Economia/ Il federalismo, così com'è, aumenta la pressione fiscale. E intanto il Portogallo va in default. Poi tocca a noi?

In questo triste inverno nell'anno XVIII dell'Era Berlusconica - cominciando a contare ovviamente dal 1994 d.c. - dobbiamo dire che la nostra piccola "testatina" on-line sta cominciando a prendersi delle belle soddisfazioni. Proprio ieri davamo la nostra interpretazione dell'attacco della Santanchè a Tremonti e oggi veniamo informati dai "Giornaloni" che è Tremonti, proprio lui, la nuova ossessione del Cavaliere di Arcore. Colpevole (Giulio) di due cose: uno di trattare col nemico per la riforma fiscale che dovrebbe sostenere il federalismo che Bossi vuole per "non staccare la spina al Governo". L'altra colpa, è di non aver saputo far fronte alla crisi e, peggio ancora, dire che c'è, smentendo il Cavaliere e i suoi pretoriani nonchè la stampa governativa che affermano il contrario.

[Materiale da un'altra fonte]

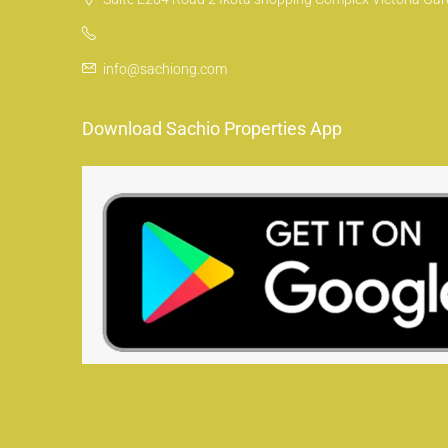
info@sachiong.com
Download Sachio Properties App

Di ieri, infatti, il rabbioso attacco della Santanchè (di cui abbiamo dato conto nell'articolo "Una Sibilla...). Brutta situazione che, sicuramente accomoderanno a suon di "benefit", ma che conferma l'aria da "fine del mondo" che si respira in giro. D'altra parte la preoccupazione di Berlusconi una volta tanto ha un fondo di realtà: il federalismo "alla Bossi" ha due problemi:

1) aumenterebbe pesantemente la pressione fiscale;

2) taglierebbe di fatto fuori dal Paese molte regioni centromeridionali che (mancando di risorse, al di là degli slogan), verrebbero appunto tagliate fuori.

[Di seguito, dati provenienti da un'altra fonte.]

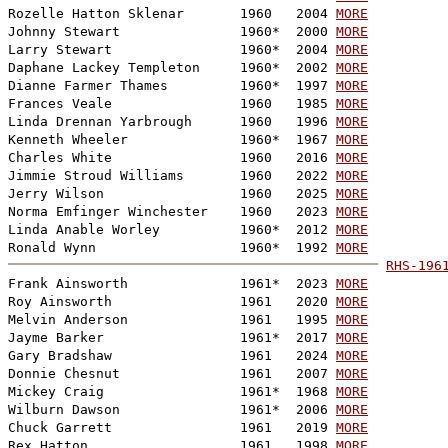
Rozelle Hatton Sklenar       1960   2004 
MORE
Johnny Stewart               1960*  2000 
MORE
Larry Stewart                1960*  2004 
MORE
Daphane Lackey Templeton     1960*  2002 
MORE
Dianne Farmer Thames         1960*  1997 
MORE
Frances Veale                1960   1985 
MORE
Linda Drennan Yarbrough      1960   1996 
MORE
Kenneth Wheeler              1960*  1967 
MORE
Charles White                1960   2016 
MORE
Jimmie Stroud Williams       1960   2022 
MORE
Jerry Wilson                 1960   2025 
MORE
Norma Emfinger Winchester    1960   2023 
MORE
Linda Anable Worley          1960*  2012 
MORE
Ronald Wynn                  1960*  1992 
MORE
RHS-196

Frank Ainsworth              1961*  2023 
MORE
Roy Ainsworth                1961   2020 
MORE
Melvin Anderson              1961   1995 
MORE
Jayme Barker                 1961*  2017 
MORE
Gary Bradshaw                1961   2024 
MORE
Donnie Chesnut               1961   2007 
MORE
Mickey Craig                 1961*  1968 
MORE
Wilburn Dawson               1961*  2006 
MORE
Chuck Garrett                1961   2019 
MORE
Rex Hatton                   1961   1998 
MORE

Si tratterebbe davvero di una "secessione" (sia pur apparentemente soft e un po' diluita nel tempo e negli effetti). Ma, qui viene il punto, l'attuale maggioranza del Cavaliere si regge su un manipolo di ex finiani ed ex dipietristi ( i cosidetti "responsabili") quasi tutti eletti (e originari) nel Sud Italia. Certo, questi responsabili, potrebbero "incassare" e cambiar Regione dopo aver votato la "versione del Bossi", ma non è mai facile perchè comunque è lì dove sono nati che hanno quel po' di potere che li rende, oggi, così determinanti da "res nullius" che erano "ieri".

Altro segno curioso è la serie di attacchi che il "Giornale" riserva a Feltri accusato come Napolitano di essere nemico di Berlusconi. L'attacco è di oggi, il titolo inequivocabile: "Napolitano (e Feltri) cambiano bandiera" e la violenza, soprattutto contro il Capo dello Stato, inusitata anche per una testata come il Giornale. La firma è del direttore Sallusti. Anche qui sorge spontanea una domanda: quella della coppia "Giornale"/Sallusti, Feltri/"Libero" è una nuova tattica tipo "marciamo divisi per colpire uniti" (come pensiamo noi...), oppure vi sono davvero delle divergenze tra gli ultimi (e veri) difensori della Ridotta della Valtellina (Sallusti e co.), e gli altri tipo Feltri che in extremis cercano di smarcarsi?

Fra poco lo sapremo. Nel frattempo dobbiamo, nostro malgrado, dar conto dell'ennesima previsione, avveratasi, del nostro Cancelliere. Da oggi, infatti, il Portogallo è semiufficialmente in "default". I suoi titoli non sono accettati in garanzia dagli istituti di credito internazionali (Svizzera in primis). Il problema e' che il Portogallo era L'ultimo (e "meno piccolo") dei "piccoli" stati condannati; dopo arriverebbero i "medio grandi". E tra questi sappiamo chi c'e'... Speriamo che quanto scritto dal Nostro già nel luglio 2009 (il 28 luglio quando nessuno ci pensava nemmeno!) e, di recente, il 16 dicembre 2010, non si realizzi.